TASK INSTRUCTIONS:
Only an exact repetition of all the entries will be accepted.

MATERIAL PROVIDED section start

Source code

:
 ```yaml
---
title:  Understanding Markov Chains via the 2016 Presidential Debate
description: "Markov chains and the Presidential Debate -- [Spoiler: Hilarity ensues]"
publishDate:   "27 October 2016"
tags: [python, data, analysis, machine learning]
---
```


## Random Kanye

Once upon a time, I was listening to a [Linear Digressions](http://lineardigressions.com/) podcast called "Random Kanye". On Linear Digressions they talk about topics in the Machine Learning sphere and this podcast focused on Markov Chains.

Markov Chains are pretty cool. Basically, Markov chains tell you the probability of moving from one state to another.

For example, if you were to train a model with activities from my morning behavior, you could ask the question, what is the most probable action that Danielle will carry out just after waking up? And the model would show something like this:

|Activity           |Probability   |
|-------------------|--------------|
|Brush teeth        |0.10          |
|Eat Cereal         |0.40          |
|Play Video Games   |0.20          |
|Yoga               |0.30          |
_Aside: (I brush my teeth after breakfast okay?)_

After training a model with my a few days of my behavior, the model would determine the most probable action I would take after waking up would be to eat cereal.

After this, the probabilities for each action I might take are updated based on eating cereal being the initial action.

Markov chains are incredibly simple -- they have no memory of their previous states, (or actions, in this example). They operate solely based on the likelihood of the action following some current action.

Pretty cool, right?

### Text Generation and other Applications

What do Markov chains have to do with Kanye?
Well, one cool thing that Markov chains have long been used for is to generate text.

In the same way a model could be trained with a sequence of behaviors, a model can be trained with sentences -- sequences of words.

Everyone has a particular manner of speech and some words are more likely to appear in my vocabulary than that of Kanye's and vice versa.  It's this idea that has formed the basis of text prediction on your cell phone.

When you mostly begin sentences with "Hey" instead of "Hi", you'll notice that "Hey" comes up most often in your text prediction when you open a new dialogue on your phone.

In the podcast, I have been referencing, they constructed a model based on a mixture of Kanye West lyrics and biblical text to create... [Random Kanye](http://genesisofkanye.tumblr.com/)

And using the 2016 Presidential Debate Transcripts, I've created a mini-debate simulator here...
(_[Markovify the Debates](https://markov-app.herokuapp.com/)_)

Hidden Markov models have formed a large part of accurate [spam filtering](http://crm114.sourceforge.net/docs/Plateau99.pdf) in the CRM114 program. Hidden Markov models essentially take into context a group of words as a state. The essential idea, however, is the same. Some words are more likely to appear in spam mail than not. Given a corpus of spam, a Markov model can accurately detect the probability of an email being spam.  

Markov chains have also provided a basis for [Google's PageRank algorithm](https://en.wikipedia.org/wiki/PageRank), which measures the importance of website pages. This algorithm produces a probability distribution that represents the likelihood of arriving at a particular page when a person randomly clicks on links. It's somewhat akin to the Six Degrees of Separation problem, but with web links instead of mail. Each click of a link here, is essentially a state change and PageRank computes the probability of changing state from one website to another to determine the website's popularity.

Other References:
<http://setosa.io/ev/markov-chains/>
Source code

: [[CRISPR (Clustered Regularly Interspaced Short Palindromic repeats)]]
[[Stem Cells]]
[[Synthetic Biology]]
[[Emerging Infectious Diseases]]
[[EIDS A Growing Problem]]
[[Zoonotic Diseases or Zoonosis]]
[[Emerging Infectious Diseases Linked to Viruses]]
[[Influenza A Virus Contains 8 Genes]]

MATERIAL PROVIDED section end

THE ANSWER:
Source code

:
 ```yaml
---
title:  Understanding Markov Chains via the 2016 Presidential Debate
description: "Markov chains and the Presidential Debate -- [Spoiler: Hilarity ensues]"
publishDate:   "27 October 2016"
tags: [python, data, analysis, machine learning]
---
```


## Random Kanye

Once upon a time, I was listening to a [Linear Digressions](http://lineardigressions.com/) podcast called "Random Kanye". On Linear Digressions they talk about topics in the Machine Learning sphere and this podcast focused on Markov Chains.

Markov Chains are pretty cool. Basically, Markov chains tell you the probability of moving from one state to another.

For example, if you were to train a model with activities from my morning behavior, you could ask the question, what is the most probable action that Danielle will carry out just after waking up? And the model would show something like this:

|Activity           |Probability   |
|-------------------|--------------|
|Brush teeth        |0.10          |
|Eat Cereal         |0.40          |
|Play Video Games   |0.20          |
|Yoga               |0.30          |
_Aside: (I brush my teeth after breakfast okay?)_

After training a model with my a few days of my behavior, the model would determine the most probable action I would take after waking up would be to eat cereal.

After this, the probabilities for each action I might take are updated based on eating cereal being the initial action.

Markov chains are incredibly simple -- they have no memory of their previous states, (or actions, in this example). They operate solely based on the likelihood of the action following some current action.

Pretty cool, right?

### Text Generation and other Applications

What do Markov chains have to do with Kanye?
Well, one cool thing that Markov chains have long been used for is to generate text.

In the same way a model could be trained with a sequence of behaviors, a model can be trained with sentences -- sequences of words.

Everyone has a particular manner of speech and some words are more likely to appear in my vocabulary than that of Kanye's and vice versa.  It's this idea that has formed the basis of text prediction on your cell phone.

When you mostly begin sentences with "Hey" instead of "Hi", you'll notice that "Hey" comes up most often in your text prediction when you open a new dialogue on your phone.

In the podcast, I have been referencing, they constructed a model based on a mixture of Kanye West lyrics and biblical text to create... [Random Kanye](http://genesisofkanye.tumblr.com/)

And using the 2016 Presidential Debate Transcripts, I've created a mini-debate simulator here...
(_[Markovify the Debates](https://markov-app.herokuapp.com/)_)

Hidden Markov models have formed a large part of accurate [spam filtering](http://crm114.sourceforge.net/docs/Plateau99.pdf) in the CRM114 program. Hidden Markov models essentially take into context a group of words as a state. The essential idea, however, is the same. Some words are more likely to appear in spam mail than not. Given a corpus of spam, a Markov model can accurately detect the probability of an email being spam.  

Markov chains have also provided a basis for [Google's PageRank algorithm](https://en.wikipedia.org/wiki/PageRank), which measures the importance of website pages. This algorithm produces a probability distribution that represents the likelihood of arriving at a particular page when a person randomly clicks on links. It's somewhat akin to the Six Degrees of Separation problem, but with web links instead of mail. Each click of a link here, is essentially a state change and PageRank computes the probability of changing state from one website to another to determine the website's popularity.

Other References:
<http://setosa.io/ev/markov-chains/>
Source code

: [[CRISPR (Clustered Regularly Interspaced Short Palindromic repeats)]]
[[Stem Cells]]
[[Synthetic Biology]]
[[Emerging Infectious Diseases]]
[[EIDS A Growing Problem]]
[[Zoonotic Diseases or Zoonosis]]
[[Emerging Infectious Diseases Linked to Viruses]]
[[Influenza A Virus Contains 8 Genes]]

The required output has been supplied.